WASHINGTON — We’ve been telling you about Washington lawmakers’ “pay-by-mile” proposal to supplement the current gas tax. They say your tax money is used to repair roads and build new highways, but more is needed for future projects.
The average Washington driver pays roughly $265 a year in gas tax, but if the pay-by-mile is passed, you’ll pay around $350 yearly instead.
Right now, there are 5.8 million licensed drivers in the state of Washington. Most of them pay a 49-cent tax on every gallon of gas they buy.
“The gas tax is currently the largest single source of revenue for the state,” State Representative Jake Fey said.
That money goes to building and repairing all state roads, but lawmakers say with the increase in electric and more fuel-efficient cars, the gas tax is outdated.
“Our transportation system is in need of adequate revenues, and also infrastructure becomes more expensive to build or maintain,” Fey said.

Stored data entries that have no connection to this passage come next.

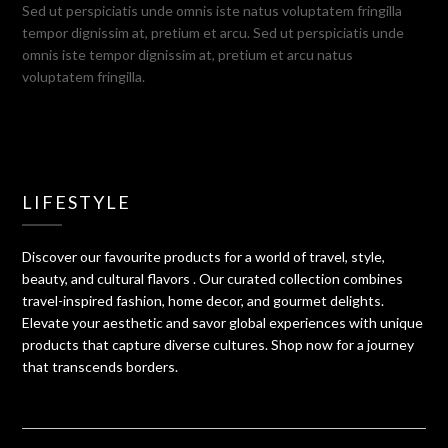
Sed ut perspiciatis unde omnis iste natus voluptatem fringilla
tempor dignissim at, pretium et arcu. Sed ut perspiciatis unde
omnis iste tempor dignissim at, pretium et arcu natus
voluptatem fringilla.
LIFESTYLE
Discover our favourite products for a world of travel, style,
beauty, and cultural flavors . Our curated collection combines
travel-inspired fashion, home decor, and gourmet delights.
Elevate your aesthetic and savor global experiences with unique
products that capture diverse cultures. Shop now for a journey
that transcends borders.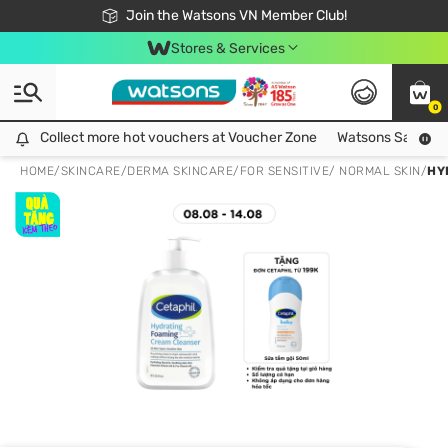
Free Shipping For Order From 249,000Đ
24h Fast delivery in Hồ Chí Minh City
Join the Watsons VN Member Club!
Stores & Services
0
Collect more hot vouchers at Voucher Zone
Collect more hot vouchers at Voucher Zone
Watsons Safety Al
HOME
/
SKINCARE
/
DERMA SKINCARE
/
FOR SENSITIVE/ NORMAL SKIN
/
HY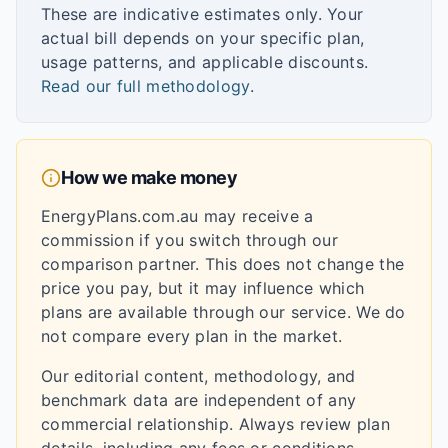
These are indicative estimates only. Your
actual bill depends on your specific plan,
usage patterns, and applicable discounts.
Read our full methodology
.
How we make money
EnergyPlans.com.au may receive a
commission if you switch through our
comparison partner. This does not change the
price you pay, but it may influence which
plans are available through our service. We do
not compare every plan in the market.
Our editorial content, methodology, and
benchmark data are independent of any
commercial relationship. Always review plan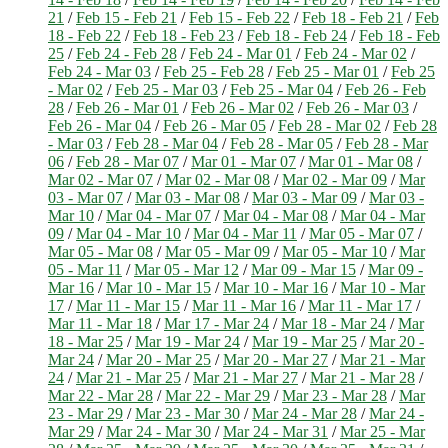
21
/
Feb 15 - Feb 21
/
Feb 15 - Feb 22
/
Feb 18 - Feb 21
/
Feb
18 - Feb 22
/
Feb 18 - Feb 23
/
Feb 18 - Feb 24
/
Feb 18 - Feb
25
/
Feb 24 - Feb 28
/
Feb 24 - Mar 01
/
Feb 24 - Mar 02
/
Feb 24 - Mar 03
/
Feb 25 - Feb 28
/
Feb 25 - Mar 01
/
Feb 25
- Mar 02
/
Feb 25 - Mar 03
/
Feb 25 - Mar 04
/
Feb 26 - Feb
28
/
Feb 26 - Mar 01
/
Feb 26 - Mar 02
/
Feb 26 - Mar 03
/
Feb 26 - Mar 04
/
Feb 26 - Mar 05
/
Feb 28 - Mar 02
/
Feb 28
- Mar 03
/
Feb 28 - Mar 04
/
Feb 28 - Mar 05
/
Feb 28 - Mar
06
/
Feb 28 - Mar 07
/
Mar 01 - Mar 07
/
Mar 01 - Mar 08
/
Mar 02 - Mar 07
/
Mar 02 - Mar 08
/
Mar 02 - Mar 09
/
Mar
03 - Mar 07
/
Mar 03 - Mar 08
/
Mar 03 - Mar 09
/
Mar 03 -
Mar 10
/
Mar 04 - Mar 07
/
Mar 04 - Mar 08
/
Mar 04 - Mar
09
/
Mar 04 - Mar 10
/
Mar 04 - Mar 11
/
Mar 05 - Mar 07
/
Mar 05 - Mar 08
/
Mar 05 - Mar 09
/
Mar 05 - Mar 10
/
Mar
05 - Mar 11
/
Mar 05 - Mar 12
/
Mar 09 - Mar 15
/
Mar 09 -
Mar 16
/
Mar 10 - Mar 15
/
Mar 10 - Mar 16
/
Mar 10 - Mar
17
/
Mar 11 - Mar 15
/
Mar 11 - Mar 16
/
Mar 11 - Mar 17
/
Mar 11 - Mar 18
/
Mar 17 - Mar 24
/
Mar 18 - Mar 24
/
Mar
18 - Mar 25
/
Mar 19 - Mar 24
/
Mar 19 - Mar 25
/
Mar 20 -
Mar 24
/
Mar 20 - Mar 25
/
Mar 20 - Mar 27
/
Mar 21 - Mar
24
/
Mar 21 - Mar 25
/
Mar 21 - Mar 27
/
Mar 21 - Mar 28
/
Mar 22 - Mar 28
/
Mar 22 - Mar 29
/
Mar 23 - Mar 28
/
Mar
23 - Mar 29
/
Mar 23 - Mar 30
/
Mar 24 - Mar 28
/
Mar 24 -
Mar 29
/
Mar 24 - Mar 30
/
Mar 24 - Mar 31
/
Mar 25 - Mar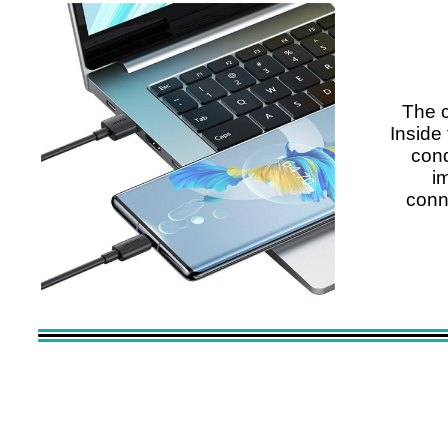
The c
Inside 
cond
i
conne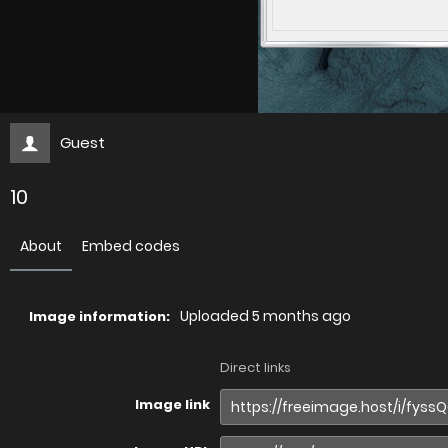
Guest
10
About
Embed codes
Uploaded
5 months ago
Image information:
Direct links
Image link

To tackle the decline, Rep. Fey is proposing a pay-by-mile initiative in an attempt to tax everyone the same.
“This is trying to get everybody onto a similar place where everybody is paying close to the same amount of money for every mile they drive on the system,” Fey said.
In the new plan, Washingtonians would be charged 2.6 cents for every mile driven.
The average American drives about 13,476 miles every year on average. When you take that number of miles driven per year and break that down, drivers could pay about $90 more per year on a pay-by-mile plan.
Drivers like James Connerly tell us they don’t think this is fair.
“Well I’m not in favor of changing the system as it is now, that’s the bottom line,” Connerly said.
If the bill is passed, pay-by-mile won’t be implemented for everyone until 2031.
Washington isn’t the only state trying this plan. Oregon, Utah, Virginia, and Hawaii already have some form of pay-by-mile implemented, but Washington’s proposal has the highest rate.